Google ha anunciado esta semana que reducirá la actividad de sus centros de datos de inteligencia artificial durante los picos de demanda eléctrica en Estados Unidos. No es una decisión voluntaria ni un gesto ecologista: es una rendición técnica. La red eléctrica no puede sostener el crecimiento exponencial de los modelos de IA. Así que, en lugar de frenar su expansión, Google opta por apagar temporalmente partes de su infraestructura cuando la red esté a punto de colapsar. Se disfraza de estrategia energética innovadora, pero es un síntoma claro de un sistema que se está forzando más allá de sus límites.
Esto no es un ensayo, es un parche. Y uno que llega tarde. Durante décadas se nos vendió la nube como algo inmaterial, como si los servicios digitales fueran “limpios” y “verdes” por defecto. Pero detrás de cada búsqueda, cada vídeo, cada entrenamiento de modelo LLM, hay centros de datos gigantescos funcionando a toda máquina, devorando energía y generando calor. Lo nuevo es que ahora esos centros no son solo para búsquedas o vídeos: ahora entrenan y ejecutan modelos de IA que consumen miles de veces más energía. Y lo hacen de forma constante, intensiva y sin descanso.
Google lo presenta como un avance: acuerdos con compañías eléctricas para «responder a la demanda» (lo que en la práctica significa reducir su consumo cuando no hay suficiente energía para todos). Pero esto no es innovación, es gestión del colapso. Estamos en una economía digital que ya no cabe en el sistema eléctrico que la sostiene. Una economía donde las grandes tecnológicas ocupan tanto espacio en la red que tienen que negociar con el operador cuándo pueden enchufar sus juguetes.
El cinismo está en que Google sigue promocionando su objetivo de usar energía 100% libre de carbono 24/7. Una narrativa de sostenibilidad que no menciona que, para alimentar su maquinaria de IA, está generando picos de demanda imposibles de cubrir con renovables. Y mientras el ciudadano corriente ve cómo se encarece su factura por un sistema saturado, las tecnológicas se blindan con acuerdos preferentes, consiguen acceso prioritario y desplazan la escasez hacia los márgenes.
Además, ¿quién decide qué parte de la IA se apaga? Google asegura que solo reducirá las tareas “no críticas”, como el procesamiento de vídeos o cargas de machine learning que pueden esperar. Pero todos sabemos cómo funciona esto: lo que no da dinero se pausa. Lo que genera ingresos sigue enchufado. Este modelo no prioriza la sostenibilidad, prioriza la rentabilidad.

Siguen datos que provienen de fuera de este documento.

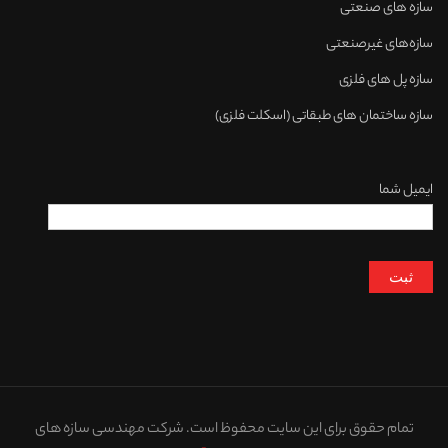
سازه های صنعتی
سازه‌های غیرصنعتی
سازه پل های فلزی
سازه ساختمان های طبقاتی (اسکلت فلزی)
ایمیل شما
تمام حقوق برای این سایت محفوظ است. شرکت مهندسی سازه های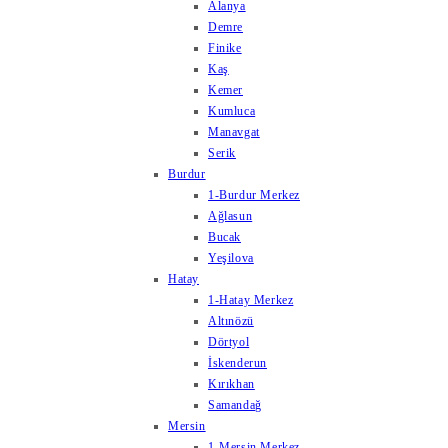
Alanya
Demre
Finike
Kaş
Kemer
Kumluca
Manavgat
Serik
Burdur
1-Burdur Merkez
Ağlasun
Bucak
Yeşilova
Hatay
1-Hatay Merkez
Altınözü
Dörtyol
İskenderun
Kırıkhan
Samandağ
Mersin
1-Mersin Merkez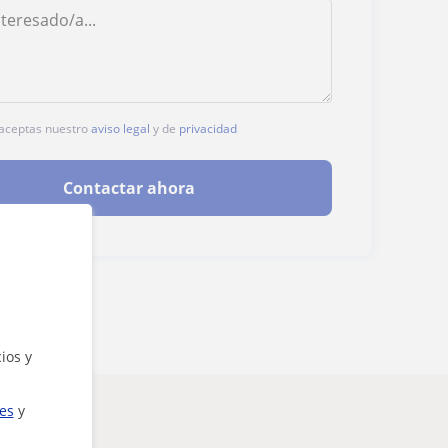
, aceptas nuestro
aviso legal
y de
privacidad
Contactar ahora
ios y
ies
y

Y cuando el sistema no aguanta más, se apaga lo menos rentable, no lo más prescindible.
Lo que está ocurriendo es simple y devastador: hemos creado infraestructuras digitales tan grandes y dependientes de la energía, que ya no sabemos cómo alimentarlas sin comprometer todo lo demás. La IA es solo el último monstruo de esta cadena. Y Google, lejos de replantear su papel en esta crisis, solo quiere seguir creciendo, aunque eso signifique reconocer —muy suavemente— que tendrá que parar de vez en cuando.
Pero el problema no se soluciona con pausas estratégicas. Se soluciona cuestionando el modelo: ¿realmente necesitamos esta expansión infinita de servicios basados en IA? ¿Qué necesidades estamos satisfaciendo? ¿Cuántos recursos reales estamos sacrificando para sostener esta fantasía digital?
Que Google tenga que empezar a desconectar su IA en momentos clave no es una anécdota: es una señal de alarma. Y si no la escuchamos, pronto no será solo la IA la que haya que apagar.